Mas, ao mesmo passo que lhes despontam estas esperanças, extingue-lhas a mesma cordilheira com o seu largo tumultuar de píncaros e de pendores impraticáveis num alude vivo de muralha, que lhes trancam quase por completo as comunicações com o litoral. De fato, o Pacifico, ainda que se rasgue o canal de Nicarágua, parece que pouco influirá no progresso do Peru. O seu verdadeiro mar é o Atlântico; a sua saída obrigatória o Purus. Sabem-no há muito os seus melhores estadistas: a expansão para o levante traduz-se-lhes como um dever elementar de luta pela vida. Revelam-no todos os insucessos de numerosas tentativas buscando libertá-los das anomalias físicas que o deprimem. Revelou-as desde 1879 C. Wiener:
Os peruanos aquilatam bem a importância enorme que teriam as estradas, ligando os afluentes navegáveis do Amazonas e do Ucayali às cidades do litoral; fizeram todos os esforços para executá-las porque lhas impõem a lógica e o interesse; mas parece que a sua força de vontade é menor que a constituição física dos autóctones.
De feito, contemplando-se diante de um mapa a faixa costeira entre Pachacamas e Tumbez, nota-se um como diagrama daquelas tentativas desesperadas e constantes.
Foi a princípio, no extremo norte, a linha férrea de Paíta e Piura, procurando os tributários setentrionais do Solimões; depois, próxima e ao sul, uma outra, de Lambayaque a Ferenafe: ambas estacionaram, trilhos imersos nos areais da costa. A terceira, lançada de Pascamayo à estação terminus de Cajamarca, e a quarta partindo de Salavery, pouco ao sul de Trujíllo — buscavam as linhas de derivação do Ucayali: embateram ambas de encontro às fílades espessas e aos dolentos e quartzos duríssimos das cordilheiras.

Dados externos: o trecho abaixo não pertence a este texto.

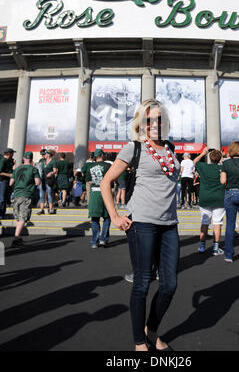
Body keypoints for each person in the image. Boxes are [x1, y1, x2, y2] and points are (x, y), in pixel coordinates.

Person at [100, 99, 180, 351]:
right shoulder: (133, 148)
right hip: (142, 222)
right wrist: (114, 216)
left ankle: (151, 330)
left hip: (170, 224)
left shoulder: (170, 147)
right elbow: (106, 182)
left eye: (158, 119)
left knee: (169, 285)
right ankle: (139, 342)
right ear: (141, 124)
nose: (154, 124)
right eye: (149, 120)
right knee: (143, 283)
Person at [194, 147, 225, 256]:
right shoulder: (222, 168)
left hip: (205, 197)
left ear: (210, 158)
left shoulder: (203, 167)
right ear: (219, 158)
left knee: (205, 222)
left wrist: (203, 153)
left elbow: (195, 161)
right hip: (219, 198)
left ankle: (202, 246)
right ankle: (216, 248)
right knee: (217, 223)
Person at [9, 151, 40, 246]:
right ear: (31, 159)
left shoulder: (17, 169)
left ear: (23, 158)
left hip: (16, 194)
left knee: (19, 217)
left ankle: (18, 237)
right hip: (26, 194)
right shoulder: (33, 169)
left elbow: (10, 183)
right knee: (23, 217)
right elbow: (37, 182)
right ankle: (16, 238)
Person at [86, 149, 111, 248]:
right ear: (102, 155)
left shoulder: (89, 167)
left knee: (95, 218)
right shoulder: (108, 166)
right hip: (105, 192)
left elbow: (88, 181)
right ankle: (103, 239)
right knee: (107, 217)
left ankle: (94, 241)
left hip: (94, 193)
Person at [0, 148, 16, 218]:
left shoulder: (10, 160)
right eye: (12, 153)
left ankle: (3, 214)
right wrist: (9, 175)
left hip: (8, 181)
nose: (13, 155)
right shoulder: (3, 161)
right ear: (9, 154)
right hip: (3, 181)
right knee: (2, 198)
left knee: (6, 198)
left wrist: (14, 164)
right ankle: (0, 214)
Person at [43, 150, 57, 214]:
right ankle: (45, 206)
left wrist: (51, 173)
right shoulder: (44, 161)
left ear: (48, 155)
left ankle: (51, 208)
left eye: (45, 154)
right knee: (44, 194)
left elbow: (55, 170)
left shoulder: (53, 161)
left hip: (49, 180)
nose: (44, 155)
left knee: (49, 193)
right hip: (44, 179)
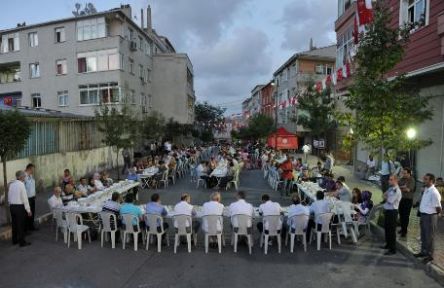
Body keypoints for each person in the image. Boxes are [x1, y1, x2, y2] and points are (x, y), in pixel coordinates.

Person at [414, 173, 442, 263]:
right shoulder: (426, 189)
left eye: (426, 179)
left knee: (429, 236)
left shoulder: (434, 192)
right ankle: (423, 252)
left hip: (430, 217)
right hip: (423, 215)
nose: (424, 180)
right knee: (423, 235)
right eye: (424, 179)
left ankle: (430, 255)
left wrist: (433, 215)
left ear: (431, 181)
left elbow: (438, 208)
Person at [8, 170, 32, 247]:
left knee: (14, 224)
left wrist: (10, 204)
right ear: (21, 177)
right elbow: (25, 198)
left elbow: (9, 196)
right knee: (20, 225)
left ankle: (14, 240)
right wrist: (28, 210)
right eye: (24, 176)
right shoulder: (21, 185)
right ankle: (22, 242)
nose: (25, 177)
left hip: (12, 206)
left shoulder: (11, 184)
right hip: (19, 207)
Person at [381, 175, 402, 255]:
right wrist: (385, 196)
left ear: (396, 181)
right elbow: (383, 195)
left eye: (391, 180)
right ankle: (388, 244)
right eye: (389, 179)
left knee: (391, 231)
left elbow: (390, 200)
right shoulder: (390, 188)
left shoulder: (396, 190)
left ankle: (392, 249)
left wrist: (386, 196)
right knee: (387, 229)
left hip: (392, 212)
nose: (389, 181)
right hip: (387, 211)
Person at [398, 168, 416, 238]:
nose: (403, 174)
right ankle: (402, 228)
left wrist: (401, 188)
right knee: (401, 215)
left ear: (409, 173)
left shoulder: (412, 180)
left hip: (408, 200)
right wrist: (403, 187)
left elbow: (408, 190)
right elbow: (396, 186)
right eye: (403, 173)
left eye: (405, 173)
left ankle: (404, 231)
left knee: (406, 216)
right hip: (401, 199)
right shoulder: (402, 179)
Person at [24, 163, 37, 231]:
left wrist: (35, 194)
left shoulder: (31, 176)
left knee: (32, 212)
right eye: (33, 169)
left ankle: (31, 226)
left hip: (32, 197)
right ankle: (26, 228)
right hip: (27, 198)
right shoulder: (24, 176)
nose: (33, 170)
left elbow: (32, 186)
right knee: (27, 214)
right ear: (29, 168)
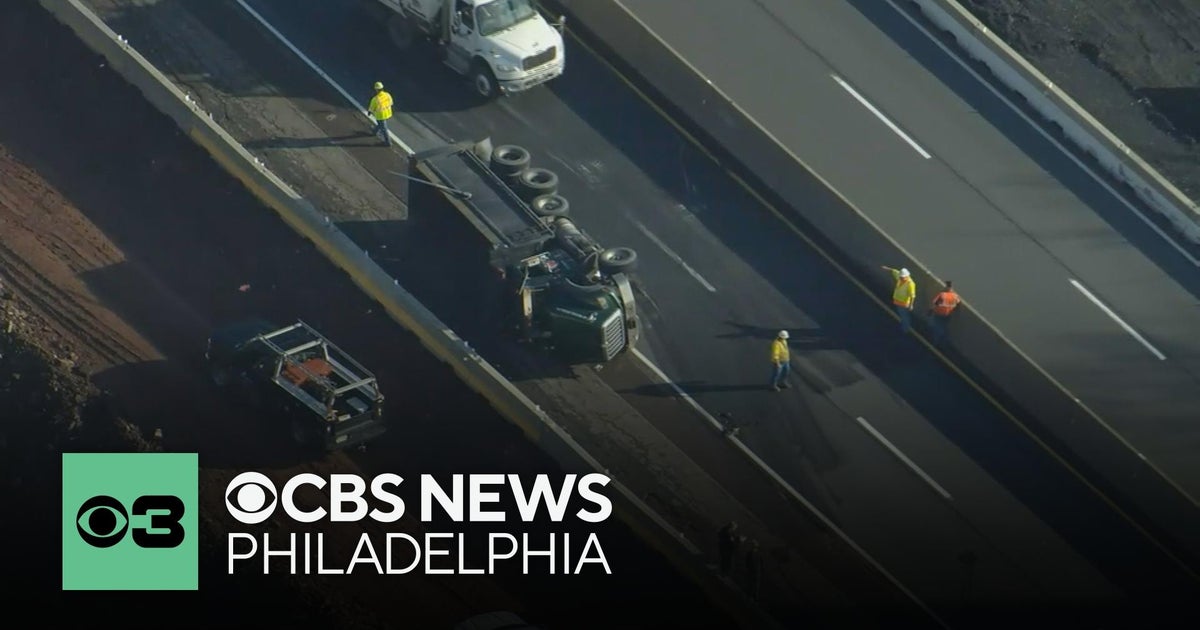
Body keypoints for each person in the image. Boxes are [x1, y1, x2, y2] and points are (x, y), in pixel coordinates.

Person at [880, 265, 916, 333]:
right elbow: (894, 270)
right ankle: (903, 326)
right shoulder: (899, 277)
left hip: (903, 303)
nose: (901, 278)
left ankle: (905, 329)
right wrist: (886, 268)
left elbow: (912, 296)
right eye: (901, 277)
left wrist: (911, 305)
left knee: (904, 316)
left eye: (902, 277)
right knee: (902, 314)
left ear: (907, 276)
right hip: (897, 301)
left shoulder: (910, 284)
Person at [928, 280, 961, 344]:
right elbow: (958, 305)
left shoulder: (942, 295)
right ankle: (943, 340)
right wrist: (953, 310)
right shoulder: (955, 296)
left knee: (937, 326)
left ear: (946, 287)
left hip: (939, 314)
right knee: (944, 327)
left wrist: (930, 311)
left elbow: (934, 303)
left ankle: (935, 341)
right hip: (947, 315)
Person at [367, 81, 394, 147]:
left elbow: (372, 107)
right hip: (387, 113)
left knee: (384, 129)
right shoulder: (387, 95)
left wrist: (369, 112)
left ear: (376, 89)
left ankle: (388, 142)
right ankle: (374, 131)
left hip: (380, 115)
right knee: (381, 125)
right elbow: (391, 103)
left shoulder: (375, 99)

A quinta, a admirável estrada de Oroya, dominou parte da serrania, mas ficou bem longe do seu objetivo essencial no transmontar as últimas cordas de serras, varar pelas planícies do Sacramento e alcançar o Purus.
Esta é expressiva: mostra como o traçado do grande tributário do Amazonas, em cujas margens contendem agora os flibusteiros, norteia de há muito a administração daquela república.
Por outro lado, desde 1859, com Faustino Maldonado e dez anos depois com o coronel Latorre, sucessivas expedições se lançam para o oriente impelidas por alguns abnegados caídos todos naqueles lugares remotos, numa extraordinária intuição dos interesses reais do seu país.
Estes antecedentes delatam nas perturbações que lavram em toda aquela zona um significado bem diverso do que lhe podem dar algumas correrias de seringueiros.
A guerra iminente tem uma feição gravíssima.
Se contra o Paraguai, num teatro de operações mais próximo e acessível, aliados às repúblicas platinas, levamos cinco anos para destruir os caprichos de um homem — certo não se podem individuar e prever os sacrifícios que nos imporá a luta com a expansão vigorosa de um povo.